The Andwa Nationality officially launches “Kupukwano” dictionary
02/23/2023
The official launch of the Andwa Language Dictionary, Kupukwano, was held at the emblematic Amazon State University, in the province of Pastaza, with the participation of representatives, leaders, and young people of the Andwa Nationality.
The event was organized by the President of the Andwa Nationality, Daniel Dagua. It began with a conversation, attended by Felipe Serrano, Director of Nature and Culture International Ecuador, who moderated the space, together with the panelists Jorge Gómez Rendón, researcher and academic; Efrén Nango, leader of Education, Science and Research at the Confederation of Indigenous Nationalities of the Ecuadorian Amazon (CONFENIAE); and Trotsky Riera-Vite, Nature and Culture technician.

The conversation started by emphasizing the importance of strengthening ancestral languages.
The moderator mentioned that “the knowledge of the ancestors is transmitted through language”, focusing on the relationship between nature and culture: “nature cannot be separated from culture, even more in the Amazon, where the jungle depends on the people and the people depend on the jungle,” Felipe Serrano stressed.
With this introduction, Serrano began the dialogue with Trotsky Riera-Vite, to learn about the research that the latter carried out in the book Nunkán Náari. Shuar place names of Zamora Chinchipe. Riera-Vite, based his presentation on the case of Zamora Chinchipe, where many names of mountains, rivers, towns, animals, and plants come from or originate from Shuar-Chicham. “By rescuing traditional names, identity is reconstructed, and linguistic and territorial rights are claimed”, all of this, Riera-Vite pointed out, is part of recovering language.
Then, Efrén Nango, began his speech clarifying that although the languages of the eleven nationalities of the Ecuadorian Amazon are being threatened, he has witnessed a reaction from the nationalities to recover, revitalize and reintroduce their language. For him, there is a meaning behind each letter, and it is related not only to cultural identity, but also to cosmogony, worldview, rights of nature and defense of the territory.
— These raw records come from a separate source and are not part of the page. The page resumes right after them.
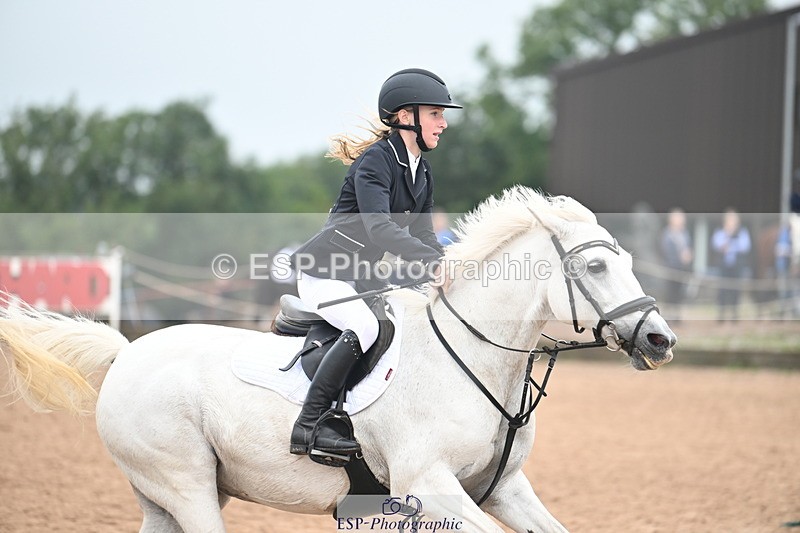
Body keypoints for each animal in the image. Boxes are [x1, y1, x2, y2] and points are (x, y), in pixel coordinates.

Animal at [0, 187, 676, 533]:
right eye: (596, 266)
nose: (659, 341)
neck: (479, 362)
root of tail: (127, 354)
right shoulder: (428, 486)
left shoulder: (503, 489)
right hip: (185, 485)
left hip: (171, 496)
But what will happen to the ancestral Amazonian languages in the future?
Jorge Gómez Rendón, researcher and academic at the Pontificia Universidad Católica del Ecuador, answered the question and described that from a linguistic point of view, a discouraging panorama is observed. The loss of language and linguistic displacement is faster and faster, “languages are lost from one generation to the next,” said Gómez Rendón.
However, faced with this reality, he is optimistic, because he considers that the vitality of languages is not exclusively linguistic, but rather has other aspects. “I declare myself an optimist because the nationalities are beginning to give the political value that language has, as an element not only of their identity but of their power,” said Jorge Gómez Rendón.
“I declare myself an optimist because the nationalities are beginning to understand the political value that language has, as an element not only of their identity but of their power.”
Jorge Gómez Rendón.
The Andwa Dictionary is part of a process of reintroduction, not revitalization, since there are no longer native speakers of the language, and has only been possible thanks to the political will of the leadership of the Andwa Nationality. For Gómez Rendón, this is the only possible way that ancestral languages can survive.
In a speech emphasizing his love for his Katsakati-Andwa language, Daniel Dagua, President of the Andwa Nationality, officially introduced Kupukwano, the Andwa Language Dictionary.
He explained that the dictionary initiative had a consultation process within the Governing Council, that responded to an investigation that began in 2018 with the support of Nature and Culture International.

“We are young people who have started to rescue our language which is in danger of extinction. We are going to continue empowering it,” mentioned Dagua.
The event ended with a sample of dance and music of the Andwa Nationality. In addition, the participants shared a variety of pineapple, sweet potato, yucca and chonta chichas.